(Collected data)
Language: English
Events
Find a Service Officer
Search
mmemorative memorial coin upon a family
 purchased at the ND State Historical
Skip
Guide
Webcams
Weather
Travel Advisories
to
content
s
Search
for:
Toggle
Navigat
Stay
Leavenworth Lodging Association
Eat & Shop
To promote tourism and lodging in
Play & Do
---
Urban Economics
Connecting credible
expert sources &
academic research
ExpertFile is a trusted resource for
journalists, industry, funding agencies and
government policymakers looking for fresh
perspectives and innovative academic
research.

TASK GOAL
Find each line in the data above that contains the word "academic", and copy those lines.

REPLY
academic research
perspectives and innovative academic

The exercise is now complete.